Sehr geehrte Damen und Herren,
mit Interesse haben wir den Artikel „Die Nippel der Welt“, erschienen im Süddeutsche Zeitung Magazin 41/2009 von Susanne Frömel gelesen. Ein wichtiges Thema, und es ist gut, sich kritisch mit der Materie auseinanderzusetzen - das Hinterfragen von Extremismus jeglicher Art bringt wertvolle Impulse und Anregungen.
Wir sind jedoch sehr befremdet, in welcher Art über nicht alltägliche Formen des Stillens geschrieben wird. Man kann sich kritisch-humorvoll, mit einer gewissen Achtung, oder aber kritisch-abschätzig-herabmindernd mit dieser Thematik auseinandersetzen.
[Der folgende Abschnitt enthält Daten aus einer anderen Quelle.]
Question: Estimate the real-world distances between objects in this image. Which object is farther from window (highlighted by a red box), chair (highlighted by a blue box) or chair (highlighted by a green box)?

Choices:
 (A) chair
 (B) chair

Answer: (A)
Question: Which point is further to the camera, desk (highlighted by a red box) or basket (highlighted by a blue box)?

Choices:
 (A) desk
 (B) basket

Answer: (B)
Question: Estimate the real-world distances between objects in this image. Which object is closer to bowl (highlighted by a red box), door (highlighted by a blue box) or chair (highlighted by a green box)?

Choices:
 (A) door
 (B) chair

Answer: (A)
Leider wurde von der Autorin letztere Form der „Abrechnung“ gewählt, womit nicht nur die eigentliche Thematik, sondern auch gleich das Stillen selbst als normale Form der Säuglingsernährung ins Lächerliche gezogen wird.
Es stört uns auch, wie unreflektiert das Internet-Forum http://www.stillen-und-tragen.de zitiert wird. Erstens halten wir es für sehr problematisch, Namen von Usern öffentlich zu nennen. Zweitens scheint sich die Autorin nicht die Mühe gemacht zu haben, im Forum etwas mehr zu lesen als nur Threads mit plakativen Titeln. Denn dann hätte sie gemerkt, dass die Forumsleitung ein Auge auf „extreme“ Meinungen hat und gegebenenfalls einschreitet. Auch wenn ein Forum eine Plattform zum Austausch eigener Meinungen darstellt, sind wir uns von Seiten der Forumsleitung unserer Verantwortung gegenüber ratsuchenden Müttern bewusst. Leider gilt dies nicht für das Verantwortungsgefühl der Autorin gegenüber ihrer Leserschaft. Der von ihr verwendete Thread ist zum einen sinnentstellend, zum anderen falsch zitiert worden.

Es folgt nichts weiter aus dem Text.